Im Team lernen

Wie funktioniert Lernen im Team?

Teams und Organisationen werden dadurch besser, dass sie aus Erfahrungen lernen. Tatsächlich findet das Lernen hierbei natürlich in den Köpfen der einzelnen Teammitglieder statt. Erfolgsfaktoren für gutes Lernen im Team sind die Koordination der individuellen Lernprozesse und das Verfügbarmachen vorhandenen Wissens für alle Teammitglieder.

Ein Team als Ganzes kann nicht lernen. Lernen können nur die einzelnen Teammitglieder mit Ihren individuellen Gehirnen. Dabei heißt Lernen entweder eine Fähigkeit zu erlernen (neue Routinen zu lernen) oder relevantes Wissen über die Welt zu erlangen (mentale Modelle zu entwickeln). 

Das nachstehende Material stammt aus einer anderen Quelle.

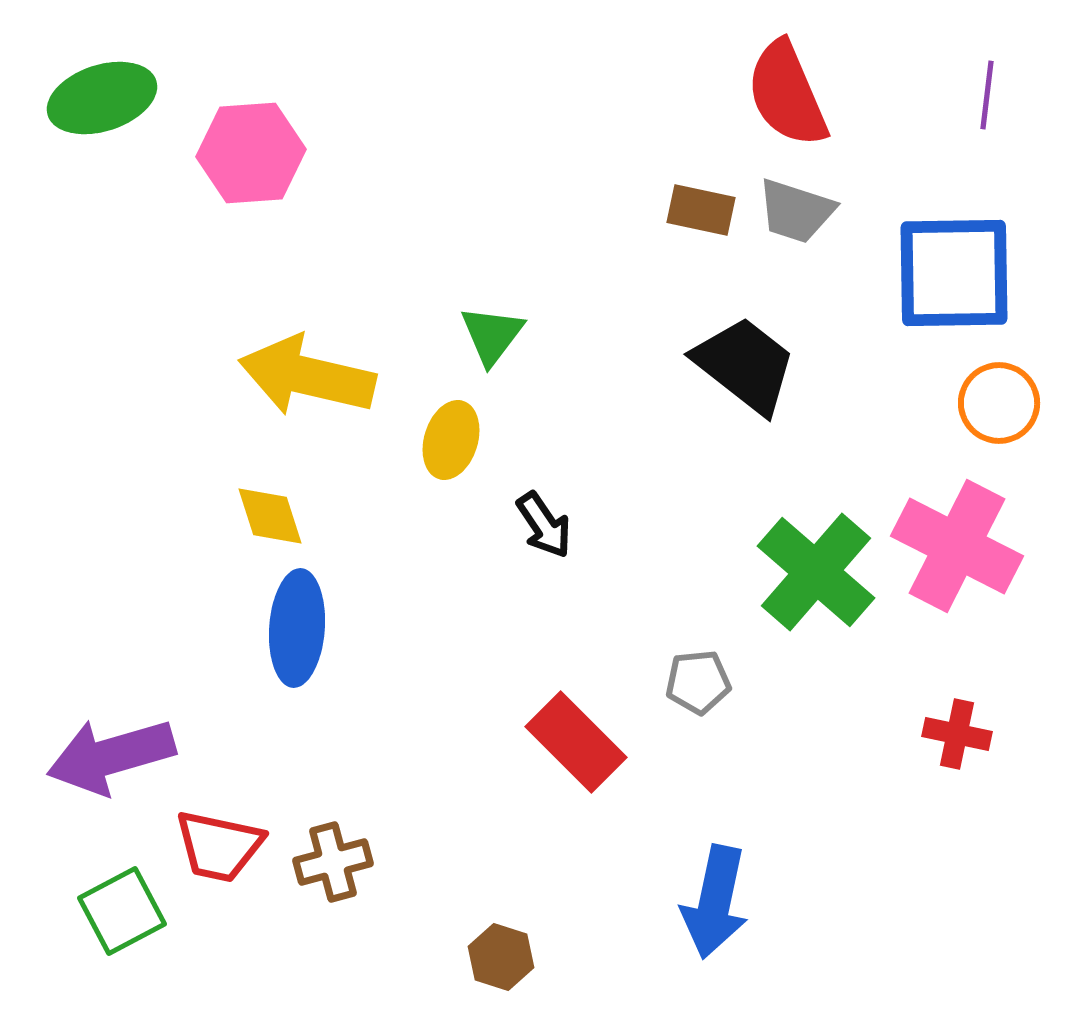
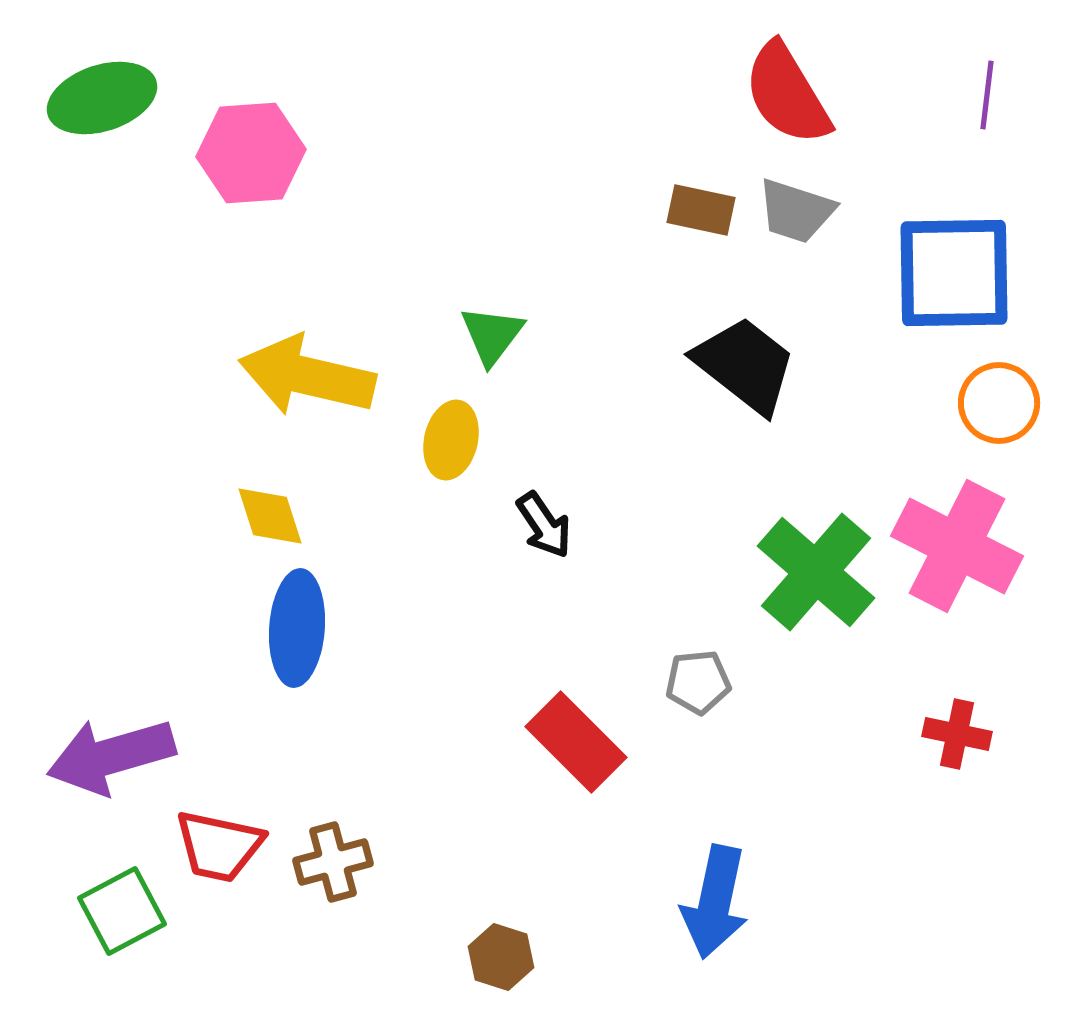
red semicircle: rotated 8 degrees counterclockwise
yellow ellipse: rotated 4 degrees counterclockwise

Es ist für ein Team besonders hilfreich, wenn die besten individuellen Routinen und die besten mentalen Modelle für alle verfügbar sind und wenn die Teammitglieder „best practice“ voneinander lernen. Dann werden aus individuellen Routinen gemeinsame Routinen und aus individuellen mentalen Modellen gemeinsame mentale Modelle.

Dieser Lernprozess findet auf der einfachsten Stufe ganz automatisch und permanent statt. Teammitglieder beobachten, passen sich an, lernen voneinander. In der Theorie heißt dieser Vorgang „Single-Loop-Learning“.

Auf einer übergeordneten Stufe können Sie als Führungskraft diesen Lernprozess bewusst nutzen und z.B. regelmäßig neue Abläufe und neues Wissen mit Ihrem Team diskutieren und dokumentieren. In der Theorie heißt dieser Vorgang „Double-Loop-Learning“.

Auf einer dritten Lernstufe können Sie nun noch mit Ihrem Team überlegen, was die idealen Voraussetzungen und Abläufe für optimales Lernen im Team wären. Auf diese Weise lernt das Team nicht nur inhaltlich, sondern es lernt tatsächlich, noch besser zu lernen. In der Theorie spricht man dann von „Deutero-Learning“.

Welche Ebene gilt es, bei Ihnen im Unternehmen zu verbessern?